┌─ EXTRACTED RECORDS
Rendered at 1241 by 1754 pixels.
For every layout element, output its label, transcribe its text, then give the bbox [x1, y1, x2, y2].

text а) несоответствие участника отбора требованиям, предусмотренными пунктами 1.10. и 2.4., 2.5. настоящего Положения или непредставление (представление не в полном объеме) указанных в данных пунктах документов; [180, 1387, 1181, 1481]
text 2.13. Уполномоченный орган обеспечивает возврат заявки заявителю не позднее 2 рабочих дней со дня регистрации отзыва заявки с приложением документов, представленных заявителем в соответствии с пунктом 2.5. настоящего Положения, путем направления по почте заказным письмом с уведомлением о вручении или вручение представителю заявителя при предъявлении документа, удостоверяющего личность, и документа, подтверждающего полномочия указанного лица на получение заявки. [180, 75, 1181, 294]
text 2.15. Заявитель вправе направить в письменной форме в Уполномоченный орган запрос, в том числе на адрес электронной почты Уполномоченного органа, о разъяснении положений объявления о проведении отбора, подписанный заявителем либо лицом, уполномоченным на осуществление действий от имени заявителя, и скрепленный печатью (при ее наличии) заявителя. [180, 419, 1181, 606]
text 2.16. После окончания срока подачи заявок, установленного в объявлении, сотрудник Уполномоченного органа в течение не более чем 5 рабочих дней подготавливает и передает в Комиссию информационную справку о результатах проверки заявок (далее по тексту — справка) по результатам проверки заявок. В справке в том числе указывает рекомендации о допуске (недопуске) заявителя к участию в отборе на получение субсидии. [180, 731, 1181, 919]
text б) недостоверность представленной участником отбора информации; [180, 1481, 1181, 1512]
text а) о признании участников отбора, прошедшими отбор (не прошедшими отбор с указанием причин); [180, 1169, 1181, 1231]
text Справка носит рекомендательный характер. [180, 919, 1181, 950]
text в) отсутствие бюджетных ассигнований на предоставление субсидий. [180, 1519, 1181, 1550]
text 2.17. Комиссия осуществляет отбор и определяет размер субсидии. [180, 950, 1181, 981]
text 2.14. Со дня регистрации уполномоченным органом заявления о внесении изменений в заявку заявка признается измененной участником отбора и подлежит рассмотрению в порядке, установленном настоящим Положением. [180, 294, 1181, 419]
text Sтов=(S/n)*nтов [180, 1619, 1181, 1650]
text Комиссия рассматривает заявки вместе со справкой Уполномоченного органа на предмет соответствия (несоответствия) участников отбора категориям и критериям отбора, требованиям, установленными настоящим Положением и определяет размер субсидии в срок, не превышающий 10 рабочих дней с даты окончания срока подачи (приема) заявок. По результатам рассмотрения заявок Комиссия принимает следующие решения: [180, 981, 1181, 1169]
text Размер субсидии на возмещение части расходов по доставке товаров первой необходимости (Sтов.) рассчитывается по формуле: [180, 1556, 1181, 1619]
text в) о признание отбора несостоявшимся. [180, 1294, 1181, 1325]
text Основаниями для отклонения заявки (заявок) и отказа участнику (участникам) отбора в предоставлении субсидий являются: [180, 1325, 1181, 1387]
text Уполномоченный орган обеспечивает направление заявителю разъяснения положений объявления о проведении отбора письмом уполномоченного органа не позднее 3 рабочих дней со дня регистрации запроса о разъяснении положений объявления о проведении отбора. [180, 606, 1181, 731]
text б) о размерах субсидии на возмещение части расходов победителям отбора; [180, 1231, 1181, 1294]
└─
# THE REQUEST
Copy every line of the records above word for word, with nothing changed.

# WRITTEN SOLUTION
Rendered at 1241 by 1754 pixels.
For every layout element, output its label, transcribe its text, then give the bbox [x1, y1, x2, y2].

text а) несоответствие участника отбора требованиям, предусмотренными пунктами 1.10. и 2.4., 2.5. настоящего Положения или непредставление (представление не в полном объеме) указанных в данных пунктах документов; [180, 1387, 1181, 1481]
text 2.13. Уполномоченный орган обеспечивает возврат заявки заявителю не позднее 2 рабочих дней со дня регистрации отзыва заявки с приложением документов, представленных заявителем в соответствии с пунктом 2.5. настоящего Положения, путем направления по почте заказным письмом с уведомлением о вручении или вручение представителю заявителя при предъявлении документа, удостоверяющего личность, и документа, подтверждающего полномочия указанного лица на получение заявки. [180, 75, 1181, 294]
text 2.15. Заявитель вправе направить в письменной форме в Уполномоченный орган запрос, в том числе на адрес электронной почты Уполномоченного органа, о разъяснении положений объявления о проведении отбора, подписанный заявителем либо лицом, уполномоченным на осуществление действий от имени заявителя, и скрепленный печатью (при ее наличии) заявителя. [180, 419, 1181, 606]
text 2.16. После окончания срока подачи заявок, установленного в объявлении, сотрудник Уполномоченного органа в течение не более чем 5 рабочих дней подготавливает и передает в Комиссию информационную справку о результатах проверки заявок (далее по тексту — справка) по результатам проверки заявок. В справке в том числе указывает рекомендации о допуске (недопуске) заявителя к участию в отборе на получение субсидии. [180, 731, 1181, 919]
text б) недостоверность представленной участником отбора информации; [180, 1481, 1181, 1512]
text а) о признании участников отбора, прошедшими отбор (не прошедшими отбор с указанием причин); [180, 1169, 1181, 1231]
text Справка носит рекомендательный характер. [180, 919, 1181, 950]
text в) отсутствие бюджетных ассигнований на предоставление субсидий. [180, 1519, 1181, 1550]
text 2.17. Комиссия осуществляет отбор и определяет размер субсидии. [180, 950, 1181, 981]
text 2.14. Со дня регистрации уполномоченным органом заявления о внесении изменений в заявку заявка признается измененной участником отбора и подлежит рассмотрению в порядке, установленном настоящим Положением. [180, 294, 1181, 419]
text Sтов=(S/n)*nтов [180, 1619, 1181, 1650]
text Комиссия рассматривает заявки вместе со справкой Уполномоченного органа на предмет соответствия (несоответствия) участников отбора категориям и критериям отбора, требованиям, установленными настоящим Положением и определяет размер субсидии в срок, не превышающий 10 рабочих дней с даты окончания срока подачи (приема) заявок. По результатам рассмотрения заявок Комиссия принимает следующие решения: [180, 981, 1181, 1169]
text Размер субсидии на возмещение части расходов по доставке товаров первой необходимости (Sтов.) рассчитывается по формуле: [180, 1556, 1181, 1619]
text в) о признание отбора несостоявшимся. [180, 1294, 1181, 1325]
text Основаниями для отклонения заявки (заявок) и отказа участнику (участникам) отбора в предоставлении субсидий являются: [180, 1325, 1181, 1387]
text Уполномоченный орган обеспечивает направление заявителю разъяснения положений объявления о проведении отбора письмом уполномоченного органа не позднее 3 рабочих дней со дня регистрации запроса о разъяснении положений объявления о проведении отбора. [180, 606, 1181, 731]
text б) о размерах субсидии на возмещение части расходов победителям отбора; [180, 1231, 1181, 1294]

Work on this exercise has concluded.